[Information given]

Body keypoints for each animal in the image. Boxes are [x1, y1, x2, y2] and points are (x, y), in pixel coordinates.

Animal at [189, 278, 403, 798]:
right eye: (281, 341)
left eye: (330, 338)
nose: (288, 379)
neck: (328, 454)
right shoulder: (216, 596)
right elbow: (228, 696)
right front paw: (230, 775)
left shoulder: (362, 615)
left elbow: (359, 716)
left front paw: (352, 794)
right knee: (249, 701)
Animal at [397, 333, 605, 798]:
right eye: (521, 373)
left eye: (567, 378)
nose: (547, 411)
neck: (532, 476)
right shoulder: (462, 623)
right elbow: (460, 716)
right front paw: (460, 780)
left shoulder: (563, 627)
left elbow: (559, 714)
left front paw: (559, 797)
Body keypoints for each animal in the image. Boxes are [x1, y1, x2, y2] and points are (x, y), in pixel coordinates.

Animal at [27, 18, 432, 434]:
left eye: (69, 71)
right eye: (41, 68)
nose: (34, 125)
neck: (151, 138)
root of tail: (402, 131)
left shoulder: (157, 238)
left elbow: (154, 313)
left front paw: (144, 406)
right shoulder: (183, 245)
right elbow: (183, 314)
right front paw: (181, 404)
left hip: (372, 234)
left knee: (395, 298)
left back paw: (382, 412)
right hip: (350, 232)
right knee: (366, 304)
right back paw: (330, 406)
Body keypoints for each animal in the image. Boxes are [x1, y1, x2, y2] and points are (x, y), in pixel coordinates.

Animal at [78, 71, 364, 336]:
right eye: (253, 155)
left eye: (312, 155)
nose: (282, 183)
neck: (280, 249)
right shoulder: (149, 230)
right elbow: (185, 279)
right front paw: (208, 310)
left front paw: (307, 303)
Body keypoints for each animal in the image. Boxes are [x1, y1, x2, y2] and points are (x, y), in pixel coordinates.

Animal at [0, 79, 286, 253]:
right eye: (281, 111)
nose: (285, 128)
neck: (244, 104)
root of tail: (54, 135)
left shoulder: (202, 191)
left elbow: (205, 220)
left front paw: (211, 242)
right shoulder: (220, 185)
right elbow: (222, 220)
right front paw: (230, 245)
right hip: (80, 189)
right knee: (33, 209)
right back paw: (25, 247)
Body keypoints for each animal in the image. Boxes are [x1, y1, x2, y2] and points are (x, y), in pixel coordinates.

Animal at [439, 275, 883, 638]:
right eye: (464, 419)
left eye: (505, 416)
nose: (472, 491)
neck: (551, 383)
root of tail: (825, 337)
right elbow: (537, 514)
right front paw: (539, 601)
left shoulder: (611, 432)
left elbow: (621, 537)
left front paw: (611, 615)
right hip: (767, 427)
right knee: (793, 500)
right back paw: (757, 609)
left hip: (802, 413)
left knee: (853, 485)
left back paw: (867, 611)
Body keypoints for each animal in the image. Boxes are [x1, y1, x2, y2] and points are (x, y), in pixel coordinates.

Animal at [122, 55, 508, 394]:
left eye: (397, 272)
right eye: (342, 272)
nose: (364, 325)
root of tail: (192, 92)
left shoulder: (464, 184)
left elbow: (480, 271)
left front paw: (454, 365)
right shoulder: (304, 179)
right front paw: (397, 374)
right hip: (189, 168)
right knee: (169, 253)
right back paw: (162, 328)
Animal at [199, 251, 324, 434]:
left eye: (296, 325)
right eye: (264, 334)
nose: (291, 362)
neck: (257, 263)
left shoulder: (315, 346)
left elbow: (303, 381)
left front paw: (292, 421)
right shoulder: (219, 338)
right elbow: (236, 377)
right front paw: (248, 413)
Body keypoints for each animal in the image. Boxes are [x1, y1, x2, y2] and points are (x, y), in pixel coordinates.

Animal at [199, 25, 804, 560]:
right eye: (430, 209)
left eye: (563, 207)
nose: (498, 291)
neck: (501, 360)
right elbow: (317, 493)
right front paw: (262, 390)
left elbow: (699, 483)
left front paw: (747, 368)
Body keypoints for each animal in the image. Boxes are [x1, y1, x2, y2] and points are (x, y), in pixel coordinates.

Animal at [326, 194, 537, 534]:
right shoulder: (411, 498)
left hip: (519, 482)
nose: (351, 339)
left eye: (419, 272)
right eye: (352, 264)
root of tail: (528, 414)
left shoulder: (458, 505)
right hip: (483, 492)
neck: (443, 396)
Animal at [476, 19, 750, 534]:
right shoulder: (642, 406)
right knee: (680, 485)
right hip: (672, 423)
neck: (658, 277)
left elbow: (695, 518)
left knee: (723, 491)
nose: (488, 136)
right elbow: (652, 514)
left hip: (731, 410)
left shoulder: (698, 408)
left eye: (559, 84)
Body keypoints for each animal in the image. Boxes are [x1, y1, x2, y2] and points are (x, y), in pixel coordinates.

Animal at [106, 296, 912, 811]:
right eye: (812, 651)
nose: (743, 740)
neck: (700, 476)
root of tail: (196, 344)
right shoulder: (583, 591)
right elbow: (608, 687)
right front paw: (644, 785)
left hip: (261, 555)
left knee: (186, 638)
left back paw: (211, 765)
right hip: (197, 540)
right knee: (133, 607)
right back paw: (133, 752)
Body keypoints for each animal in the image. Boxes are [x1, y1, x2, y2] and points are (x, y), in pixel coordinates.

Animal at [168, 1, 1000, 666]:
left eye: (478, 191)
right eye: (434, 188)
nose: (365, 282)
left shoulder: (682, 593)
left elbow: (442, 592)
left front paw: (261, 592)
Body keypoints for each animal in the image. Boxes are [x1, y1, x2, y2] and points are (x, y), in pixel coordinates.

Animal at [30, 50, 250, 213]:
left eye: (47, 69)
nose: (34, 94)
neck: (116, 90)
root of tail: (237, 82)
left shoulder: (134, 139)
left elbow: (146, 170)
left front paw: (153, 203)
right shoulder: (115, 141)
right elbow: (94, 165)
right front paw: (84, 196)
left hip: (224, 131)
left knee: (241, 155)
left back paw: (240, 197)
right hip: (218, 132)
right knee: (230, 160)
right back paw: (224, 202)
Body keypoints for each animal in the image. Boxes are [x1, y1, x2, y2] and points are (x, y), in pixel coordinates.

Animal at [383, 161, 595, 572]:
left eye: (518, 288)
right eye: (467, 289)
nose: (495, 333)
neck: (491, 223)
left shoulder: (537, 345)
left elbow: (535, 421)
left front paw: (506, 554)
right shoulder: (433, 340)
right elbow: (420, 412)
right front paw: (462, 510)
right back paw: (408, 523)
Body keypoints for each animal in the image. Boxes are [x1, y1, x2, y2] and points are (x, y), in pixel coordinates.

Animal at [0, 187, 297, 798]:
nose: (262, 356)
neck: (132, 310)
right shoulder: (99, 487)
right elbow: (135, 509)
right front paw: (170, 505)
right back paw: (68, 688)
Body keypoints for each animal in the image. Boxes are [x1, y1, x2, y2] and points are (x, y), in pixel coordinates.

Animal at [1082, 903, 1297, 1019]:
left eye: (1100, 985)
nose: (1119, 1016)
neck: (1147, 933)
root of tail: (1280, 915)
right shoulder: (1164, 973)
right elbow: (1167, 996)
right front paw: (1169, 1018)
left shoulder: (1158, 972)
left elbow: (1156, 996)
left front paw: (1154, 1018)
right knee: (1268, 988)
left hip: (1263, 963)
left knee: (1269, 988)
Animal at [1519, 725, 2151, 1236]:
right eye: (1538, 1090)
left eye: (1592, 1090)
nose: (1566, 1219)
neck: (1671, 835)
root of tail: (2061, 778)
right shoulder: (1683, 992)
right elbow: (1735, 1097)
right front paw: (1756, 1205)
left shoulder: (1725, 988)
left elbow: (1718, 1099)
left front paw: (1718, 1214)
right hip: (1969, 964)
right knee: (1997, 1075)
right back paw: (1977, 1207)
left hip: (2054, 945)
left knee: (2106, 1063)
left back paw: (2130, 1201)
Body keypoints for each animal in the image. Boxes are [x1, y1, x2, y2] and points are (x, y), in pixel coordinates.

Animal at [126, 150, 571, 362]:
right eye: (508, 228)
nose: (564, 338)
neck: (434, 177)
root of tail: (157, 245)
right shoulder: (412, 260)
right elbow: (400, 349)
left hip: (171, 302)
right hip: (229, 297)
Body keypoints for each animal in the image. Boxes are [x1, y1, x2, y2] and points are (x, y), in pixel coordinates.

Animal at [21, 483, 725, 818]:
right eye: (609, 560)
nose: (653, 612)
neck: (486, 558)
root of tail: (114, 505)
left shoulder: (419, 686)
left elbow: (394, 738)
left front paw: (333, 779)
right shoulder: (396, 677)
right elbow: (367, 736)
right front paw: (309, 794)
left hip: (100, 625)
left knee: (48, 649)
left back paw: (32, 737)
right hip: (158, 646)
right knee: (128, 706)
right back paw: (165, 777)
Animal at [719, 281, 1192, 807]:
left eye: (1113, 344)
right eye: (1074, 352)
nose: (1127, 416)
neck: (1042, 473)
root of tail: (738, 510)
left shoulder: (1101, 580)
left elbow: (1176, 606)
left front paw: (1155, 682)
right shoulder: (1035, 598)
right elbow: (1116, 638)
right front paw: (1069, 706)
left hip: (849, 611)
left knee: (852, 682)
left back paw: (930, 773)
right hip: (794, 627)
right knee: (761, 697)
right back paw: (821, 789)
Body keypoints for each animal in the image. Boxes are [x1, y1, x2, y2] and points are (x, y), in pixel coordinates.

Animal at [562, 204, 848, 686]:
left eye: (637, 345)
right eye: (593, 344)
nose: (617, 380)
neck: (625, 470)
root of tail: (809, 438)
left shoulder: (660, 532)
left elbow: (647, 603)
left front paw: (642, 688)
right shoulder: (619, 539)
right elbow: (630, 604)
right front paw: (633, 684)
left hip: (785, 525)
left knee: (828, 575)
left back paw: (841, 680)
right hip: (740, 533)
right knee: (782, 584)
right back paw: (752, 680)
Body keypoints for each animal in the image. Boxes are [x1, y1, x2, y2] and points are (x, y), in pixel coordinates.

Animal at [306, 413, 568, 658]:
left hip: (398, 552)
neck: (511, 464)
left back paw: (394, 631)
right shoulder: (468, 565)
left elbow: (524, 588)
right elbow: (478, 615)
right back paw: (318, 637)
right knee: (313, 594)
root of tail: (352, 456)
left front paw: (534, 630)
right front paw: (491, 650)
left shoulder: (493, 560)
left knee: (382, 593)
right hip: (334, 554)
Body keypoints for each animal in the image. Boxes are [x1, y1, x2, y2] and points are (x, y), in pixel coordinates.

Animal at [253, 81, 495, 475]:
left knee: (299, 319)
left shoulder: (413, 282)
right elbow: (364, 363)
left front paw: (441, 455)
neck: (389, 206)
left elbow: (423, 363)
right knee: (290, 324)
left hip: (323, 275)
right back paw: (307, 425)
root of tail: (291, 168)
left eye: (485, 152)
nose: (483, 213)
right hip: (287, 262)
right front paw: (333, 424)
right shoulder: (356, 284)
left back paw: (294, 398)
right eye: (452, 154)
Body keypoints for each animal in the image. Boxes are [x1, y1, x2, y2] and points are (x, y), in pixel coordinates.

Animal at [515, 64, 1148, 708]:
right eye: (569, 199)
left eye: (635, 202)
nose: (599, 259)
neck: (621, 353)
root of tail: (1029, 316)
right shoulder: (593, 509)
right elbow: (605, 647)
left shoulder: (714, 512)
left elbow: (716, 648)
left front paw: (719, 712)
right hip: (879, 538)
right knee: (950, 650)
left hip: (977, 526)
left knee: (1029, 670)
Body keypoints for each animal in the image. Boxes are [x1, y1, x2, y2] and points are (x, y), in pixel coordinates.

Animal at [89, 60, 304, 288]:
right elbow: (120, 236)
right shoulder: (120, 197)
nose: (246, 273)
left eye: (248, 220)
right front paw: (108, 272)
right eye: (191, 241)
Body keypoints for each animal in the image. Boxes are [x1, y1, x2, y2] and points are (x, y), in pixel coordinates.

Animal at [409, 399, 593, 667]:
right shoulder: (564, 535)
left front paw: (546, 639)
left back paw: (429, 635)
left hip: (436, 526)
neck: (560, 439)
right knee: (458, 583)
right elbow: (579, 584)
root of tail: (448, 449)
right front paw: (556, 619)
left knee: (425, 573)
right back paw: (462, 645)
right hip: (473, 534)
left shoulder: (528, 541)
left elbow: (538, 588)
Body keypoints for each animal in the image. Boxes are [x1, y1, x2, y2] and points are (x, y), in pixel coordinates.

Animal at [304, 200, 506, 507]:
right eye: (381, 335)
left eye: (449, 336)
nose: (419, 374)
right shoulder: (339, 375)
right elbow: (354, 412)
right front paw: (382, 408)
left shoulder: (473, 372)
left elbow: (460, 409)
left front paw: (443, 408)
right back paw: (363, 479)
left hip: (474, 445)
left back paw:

[/Information given]

Reproduce exactly the entries above, limited to the lines from the one with "left front paw: (211, 242)" through the one with "left back paw: (867, 611)", both included.

Result:
left front paw: (211, 242)
right shoulder: (220, 185)
right elbow: (222, 220)
right front paw: (230, 245)
right hip: (80, 189)
right knee: (33, 209)
right back paw: (25, 247)
Body keypoints for each animal in the image. Boxes are [x1, y1, x2, y2] and points are (x, y), in pixel coordinates.

Animal at [439, 275, 883, 638]:
right eye: (464, 419)
left eye: (505, 416)
nose: (472, 491)
neck: (551, 383)
root of tail: (825, 337)
right elbow: (537, 514)
right front paw: (539, 601)
left shoulder: (611, 432)
left elbow: (621, 537)
left front paw: (611, 615)
right hip: (767, 427)
right knee: (793, 500)
right back paw: (757, 609)
left hip: (802, 413)
left knee: (853, 485)
left back paw: (867, 611)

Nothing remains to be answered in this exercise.